IIS AppPool "Maximum Worker Processes" is set to 1 by default. For some reason, each worker process is limited to process 10 service calls at a time. My WCF async server-side function does Sleep(10*1000); only.
This is what happens when Maximum Worker Processes = 1
http://s4.postimg.org/4qc26cc65/image.png
alternatively
http://i.imgur.com/C5FPbpQ.png?1
(First post on SO, I need to combine all pictures into one picture.)
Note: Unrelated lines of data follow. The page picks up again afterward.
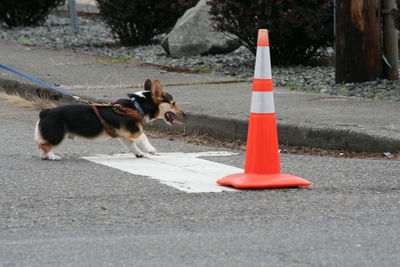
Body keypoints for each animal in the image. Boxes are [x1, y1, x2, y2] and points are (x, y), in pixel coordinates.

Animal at [34, 79, 184, 159]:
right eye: (174, 103)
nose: (184, 114)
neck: (137, 106)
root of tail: (45, 112)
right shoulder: (135, 132)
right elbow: (144, 138)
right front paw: (151, 149)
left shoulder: (124, 136)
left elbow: (132, 146)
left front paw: (140, 154)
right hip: (58, 135)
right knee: (43, 145)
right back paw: (52, 156)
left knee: (41, 144)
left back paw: (46, 156)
The client is making 48 async WCF WS calls in this test (using 16 processes). Ideally this should take ~10 seconds to complete (Sleep(10000)), but it takes 52 seconds. You can see 5 horizontal lines in the perfmon picture (above link) (using perfmon for monitoring Web Service Current Connections in server). Each horizontal line lasts 10 seconds (which Sleep(10000) does). There are 5 horizontal lines because the server processes 10 calls each time then closes that 10 connections (this happens 5 times to process 48 calls). Completion of all calls took 52 seconds.
After setting Maximum Worker Processes = 2
(in the same picture given above)
This time there are 3 horizontal lines because the server processes 20 calls each time then closes that 20 connections (this happens 3 times to process 48 calls). Took 33 secs.
After setting Maximum Worker Processes = 3
(in the same picture given above)
This time there are 2 horizontal lines because the server processes 30 calls each time. (happens 2 times to process 48 calls) Took 24 seconds.
After setting Maximum Worker Processes = 8
(in the same picture given above)
This time there is 1 horizontal line because the server processes 80 calls each time. (happens once to process 48 calls) Took 14 seconds.
If you don't care this situation, your parallel (async or threaded) client calls will be queued by 10s in the server, then all of your threaded calls (>10) won't get processed by the server in parallel.
PS: I was using Windows 8 x64 with IIS 8.5. The 10 concurrent request limit is for workstation Windows OSes. Server OSes doesn't have that limit according to another post on SO (I can't give link due to rep < 10).